By passing a connection string and tdf file, the tool can connect to SQL Server and monitor existing traffic to calculate a privilege set. Note, this requires elevated privileges on the SQL server. When using integrated security, the windows user running the program needs those privileges. Integrated security is preferred to prevent entering user names and passwords in different places.

SqlPermissions.exe -c 'Data Source=.;Integrated Security=SSPI;' -t .\example_tdf_file.tdf -o output.sql

Offline trace file

For longer running traces or when using production machines, a trace file should be prepared in advance. The .tdf file used for online monitoring can be imported into SQL Profiler. SQL Tracing can be used directly against the database server, without the use of SQL Profiler, but will be left as an exercise to the reader. Once a trace file has been generated, it can be processed by SqlPermissions.exe as follows.

SqlPermissions.exe -f .\previously_completed_trace.trc -o output.sql


This release covers much of the most commonly used sql commands, but does not process all possible queries. Queries which are not interpreted are collated into an unprocessed queries section at the end of the sql output. Beside bug fixes, the most likely additional development will be around completing translations for events that are not yet implemented.

The tool uses code generation, based on T4 templates extensively. Much of the data access code is generated based on SQL schema information. It is possible, if not even likely that to support different versions some regeneration of possible events is necessary. Fortunately this should be as simple as targetting the latest SQL version and regenerating the available templates, as long as the IDs are not reused across versions. The program will work fine with events that are unused, but will fail with event ids that are present in a trace but for which no code has been generated.

Adding a new event

  1. Add a new partial class to SqlPermissions.Core.Trace.Event named {EventName}Event. The naming must match the generated class name.
  2. Implement the partial class to override BuildPermissionInternal or BuildPermissionsInternal, depending on if a given statement will require a single GRANT (common case) or multiple permission GRANTs.
    • The properties of the originating event are available as code generated members of the class.
    • Use the static GenerateBaseGrant member of the GenericAccessStatement in the common case where the translation is easy, as demonstrated in SchemaObjectTakeOwnershipEvent.


The structure of the application is broken into two assemblies:

  1. A core library that hosts the majority of the translation logic to convert a given sql trace element into an example permission grant. This logic should be reusable no matter what front-end is desired. This class has a dependency on the Sql ConnectionInfo* framework, that provides the trace functionality. To modify this code, the T4 Toolbox is also helpful to perform code generation. Code generation has hard-coded connection strings using SSPI and a local unnamed server with the master database. Though it is possible some of these definitions may change between versions, necessitating a versioning scheme, this was not done. The mapping logic exists in the Trace.Event namespace, with code-generation creating a stub-partial class that will essentially report the event as unprocessed. To process the event, another partial class must be created for the event that correctly translates the Sql Trace event into a permission grant.

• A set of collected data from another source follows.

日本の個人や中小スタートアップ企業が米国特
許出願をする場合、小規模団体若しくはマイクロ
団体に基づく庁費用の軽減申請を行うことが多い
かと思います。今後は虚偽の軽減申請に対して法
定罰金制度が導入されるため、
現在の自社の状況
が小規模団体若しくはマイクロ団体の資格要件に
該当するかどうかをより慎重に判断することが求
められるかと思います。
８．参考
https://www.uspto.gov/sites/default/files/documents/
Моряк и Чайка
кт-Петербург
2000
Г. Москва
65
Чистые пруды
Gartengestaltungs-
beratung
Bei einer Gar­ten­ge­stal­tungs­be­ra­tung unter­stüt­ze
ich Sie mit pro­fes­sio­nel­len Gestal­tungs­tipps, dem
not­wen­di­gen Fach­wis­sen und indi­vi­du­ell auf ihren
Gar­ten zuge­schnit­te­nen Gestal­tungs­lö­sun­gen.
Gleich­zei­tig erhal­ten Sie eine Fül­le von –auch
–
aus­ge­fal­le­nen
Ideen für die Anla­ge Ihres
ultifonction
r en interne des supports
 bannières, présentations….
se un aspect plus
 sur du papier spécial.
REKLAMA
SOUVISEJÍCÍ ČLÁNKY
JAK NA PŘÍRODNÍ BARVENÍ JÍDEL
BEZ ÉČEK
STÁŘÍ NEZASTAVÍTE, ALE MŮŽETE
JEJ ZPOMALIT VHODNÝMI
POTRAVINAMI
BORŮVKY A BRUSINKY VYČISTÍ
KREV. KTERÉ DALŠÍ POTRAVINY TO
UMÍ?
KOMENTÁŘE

  2. A front end command-line based application that will process the sql trace events, whether from a running server or already captured trace file. The front end utilizes the Rx framework to easily present permission grants as they occur. The Rx library is just a nice to have eventing framework, but similar results could be had using a more traditional structure.

Libraries / dependencies

  • Reactive Extensions (Rx) Framework
  • SQL Server ConnectionInfo and ConnectionInfoExtended assembly. Note, this comes with SQL Server Profiler and is not distributed with this tool.
  • T4 Toolbox - Template engine for VS to allow easy code generation.